-- GOAL OF THE EXERCISE --
Nothing but the lines from the start of the records through the line that contains "- lung tumour (recorded histology: small" is to be copied, and each is to be copied exactly.
-- WORKING DATA follows --
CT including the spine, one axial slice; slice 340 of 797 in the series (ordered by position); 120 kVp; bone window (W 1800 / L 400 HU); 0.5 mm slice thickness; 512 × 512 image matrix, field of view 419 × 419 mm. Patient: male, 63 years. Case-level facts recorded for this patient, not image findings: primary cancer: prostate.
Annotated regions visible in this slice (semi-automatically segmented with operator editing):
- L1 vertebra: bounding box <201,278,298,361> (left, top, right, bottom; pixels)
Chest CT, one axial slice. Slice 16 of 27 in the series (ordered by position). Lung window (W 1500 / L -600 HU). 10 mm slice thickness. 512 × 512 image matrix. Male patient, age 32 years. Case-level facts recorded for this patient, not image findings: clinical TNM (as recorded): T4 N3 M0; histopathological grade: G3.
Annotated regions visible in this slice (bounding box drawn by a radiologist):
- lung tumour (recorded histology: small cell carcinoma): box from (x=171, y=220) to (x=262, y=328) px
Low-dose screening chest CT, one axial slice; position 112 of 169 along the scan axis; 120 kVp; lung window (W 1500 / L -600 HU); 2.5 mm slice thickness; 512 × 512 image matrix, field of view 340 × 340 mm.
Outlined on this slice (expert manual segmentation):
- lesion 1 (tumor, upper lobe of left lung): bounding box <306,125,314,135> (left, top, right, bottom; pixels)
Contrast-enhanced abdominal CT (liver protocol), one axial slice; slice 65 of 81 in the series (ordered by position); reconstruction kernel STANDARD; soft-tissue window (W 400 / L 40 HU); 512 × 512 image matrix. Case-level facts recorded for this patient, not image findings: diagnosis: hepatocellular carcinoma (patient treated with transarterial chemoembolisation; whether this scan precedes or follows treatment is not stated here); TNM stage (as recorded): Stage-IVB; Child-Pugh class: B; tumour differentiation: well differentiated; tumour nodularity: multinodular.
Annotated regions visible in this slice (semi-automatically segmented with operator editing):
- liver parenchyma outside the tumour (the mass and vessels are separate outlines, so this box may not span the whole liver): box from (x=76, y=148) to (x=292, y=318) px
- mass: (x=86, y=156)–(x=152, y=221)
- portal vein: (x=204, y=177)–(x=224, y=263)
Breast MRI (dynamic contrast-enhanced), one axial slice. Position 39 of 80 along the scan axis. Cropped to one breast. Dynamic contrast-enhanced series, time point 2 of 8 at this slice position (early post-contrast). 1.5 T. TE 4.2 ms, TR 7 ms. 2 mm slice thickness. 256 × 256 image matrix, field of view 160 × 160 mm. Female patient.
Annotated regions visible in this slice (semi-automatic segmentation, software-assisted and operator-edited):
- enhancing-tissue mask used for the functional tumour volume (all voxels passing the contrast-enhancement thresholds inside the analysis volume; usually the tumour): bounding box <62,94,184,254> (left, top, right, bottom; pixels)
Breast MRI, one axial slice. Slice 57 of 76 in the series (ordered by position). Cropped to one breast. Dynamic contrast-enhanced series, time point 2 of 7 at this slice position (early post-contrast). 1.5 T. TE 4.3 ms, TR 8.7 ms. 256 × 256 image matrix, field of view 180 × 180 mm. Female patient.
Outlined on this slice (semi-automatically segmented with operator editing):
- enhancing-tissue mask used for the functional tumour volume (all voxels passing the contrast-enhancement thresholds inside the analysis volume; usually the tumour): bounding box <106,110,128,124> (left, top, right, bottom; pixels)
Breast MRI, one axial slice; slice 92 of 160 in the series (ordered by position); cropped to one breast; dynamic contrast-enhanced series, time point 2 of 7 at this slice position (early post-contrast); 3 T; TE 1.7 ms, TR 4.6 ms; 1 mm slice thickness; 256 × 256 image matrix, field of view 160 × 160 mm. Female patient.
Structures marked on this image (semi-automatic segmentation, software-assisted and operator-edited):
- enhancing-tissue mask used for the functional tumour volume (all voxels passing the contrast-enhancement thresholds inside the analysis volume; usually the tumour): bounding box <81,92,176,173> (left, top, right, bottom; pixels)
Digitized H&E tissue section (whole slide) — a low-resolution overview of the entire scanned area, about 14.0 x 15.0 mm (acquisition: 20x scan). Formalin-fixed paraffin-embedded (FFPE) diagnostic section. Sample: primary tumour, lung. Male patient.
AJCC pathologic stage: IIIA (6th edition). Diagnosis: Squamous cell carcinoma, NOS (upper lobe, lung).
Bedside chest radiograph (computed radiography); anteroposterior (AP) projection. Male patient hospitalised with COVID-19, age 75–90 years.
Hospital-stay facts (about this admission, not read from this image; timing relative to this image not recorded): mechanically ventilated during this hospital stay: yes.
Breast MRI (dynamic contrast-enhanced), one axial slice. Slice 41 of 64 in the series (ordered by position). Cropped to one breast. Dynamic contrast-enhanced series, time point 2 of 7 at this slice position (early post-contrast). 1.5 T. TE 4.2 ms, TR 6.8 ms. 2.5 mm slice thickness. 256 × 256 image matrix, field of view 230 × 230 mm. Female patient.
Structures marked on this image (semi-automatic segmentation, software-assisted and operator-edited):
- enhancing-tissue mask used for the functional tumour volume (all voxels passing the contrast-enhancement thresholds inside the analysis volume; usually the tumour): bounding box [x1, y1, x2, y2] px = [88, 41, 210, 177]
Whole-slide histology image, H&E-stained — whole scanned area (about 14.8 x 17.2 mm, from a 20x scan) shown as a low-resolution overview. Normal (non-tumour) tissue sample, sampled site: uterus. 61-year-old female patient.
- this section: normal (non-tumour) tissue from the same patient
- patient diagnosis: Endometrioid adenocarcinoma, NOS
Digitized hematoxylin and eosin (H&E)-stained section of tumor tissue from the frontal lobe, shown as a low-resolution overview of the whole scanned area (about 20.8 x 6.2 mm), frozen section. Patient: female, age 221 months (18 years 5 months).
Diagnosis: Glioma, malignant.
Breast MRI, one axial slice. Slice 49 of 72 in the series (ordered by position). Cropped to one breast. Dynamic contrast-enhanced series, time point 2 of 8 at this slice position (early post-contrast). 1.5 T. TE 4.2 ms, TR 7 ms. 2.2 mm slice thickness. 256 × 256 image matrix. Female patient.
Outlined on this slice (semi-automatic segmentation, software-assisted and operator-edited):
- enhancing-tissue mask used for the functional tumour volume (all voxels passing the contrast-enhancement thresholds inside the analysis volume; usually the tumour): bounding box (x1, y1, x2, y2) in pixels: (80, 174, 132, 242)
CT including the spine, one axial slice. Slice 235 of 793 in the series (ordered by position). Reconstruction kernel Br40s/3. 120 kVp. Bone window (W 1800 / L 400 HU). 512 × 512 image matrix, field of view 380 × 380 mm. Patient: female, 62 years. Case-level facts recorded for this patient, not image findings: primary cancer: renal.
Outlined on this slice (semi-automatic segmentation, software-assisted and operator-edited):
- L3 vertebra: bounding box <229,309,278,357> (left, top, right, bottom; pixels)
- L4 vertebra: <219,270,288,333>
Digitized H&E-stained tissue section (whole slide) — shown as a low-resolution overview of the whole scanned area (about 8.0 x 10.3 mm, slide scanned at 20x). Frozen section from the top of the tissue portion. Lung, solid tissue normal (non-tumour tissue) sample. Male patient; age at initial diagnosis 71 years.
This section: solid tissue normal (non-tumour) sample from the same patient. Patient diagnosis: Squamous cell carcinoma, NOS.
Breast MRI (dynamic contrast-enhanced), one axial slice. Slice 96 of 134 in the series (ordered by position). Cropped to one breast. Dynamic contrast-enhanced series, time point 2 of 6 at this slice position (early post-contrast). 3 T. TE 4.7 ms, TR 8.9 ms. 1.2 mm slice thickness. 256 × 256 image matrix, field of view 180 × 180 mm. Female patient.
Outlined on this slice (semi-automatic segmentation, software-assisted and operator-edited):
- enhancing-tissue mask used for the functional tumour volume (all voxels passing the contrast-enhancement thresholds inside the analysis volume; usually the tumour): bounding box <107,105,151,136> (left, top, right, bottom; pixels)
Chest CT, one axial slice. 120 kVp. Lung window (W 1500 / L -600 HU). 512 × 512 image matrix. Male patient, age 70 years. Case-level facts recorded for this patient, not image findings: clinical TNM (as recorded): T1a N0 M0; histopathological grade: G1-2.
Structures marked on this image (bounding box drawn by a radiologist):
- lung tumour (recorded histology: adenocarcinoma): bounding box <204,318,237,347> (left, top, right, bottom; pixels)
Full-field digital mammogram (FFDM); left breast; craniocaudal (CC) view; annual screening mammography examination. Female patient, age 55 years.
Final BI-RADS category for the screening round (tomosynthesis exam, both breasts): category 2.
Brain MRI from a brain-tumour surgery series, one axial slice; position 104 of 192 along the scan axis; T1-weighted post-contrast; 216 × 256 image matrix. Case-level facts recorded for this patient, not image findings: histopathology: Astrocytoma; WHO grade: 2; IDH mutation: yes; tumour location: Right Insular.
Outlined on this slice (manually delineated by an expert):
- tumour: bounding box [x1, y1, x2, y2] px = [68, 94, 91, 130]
-- WORKING DATA concluded --
-- OUTPUT BELOW --
CT including the spine, one axial slice; slice 340 of 797 in the series (ordered by position); 120 kVp; bone window (W 1800 / L 400 HU); 0.5 mm slice thickness; 512 × 512 image matrix, field of view 419 × 419 mm. Patient: male, 63 years. Case-level facts recorded for this patient, not image findings: primary cancer: prostate.
Annotated regions visible in this slice (semi-automatically segmented with operator editing):
- L1 vertebra: bounding box <201,278,298,361> (left, top, right, bottom; pixels)
Chest CT, one axial slice. Slice 16 of 27 in the series (ordered by position). Lung window (W 1500 / L -600 HU). 10 mm slice thickness. 512 × 512 image matrix. Male patient, age 32 years. Case-level facts recorded for this patient, not image findings: clinical TNM (as recorded): T4 N3 M0; histopathological grade: G3.
Annotated regions visible in this slice (bounding box drawn by a radiologist):
- lung tumour (recorded histology: small cell carcinoma): box from (x=171, y=220) to (x=262, y=328) px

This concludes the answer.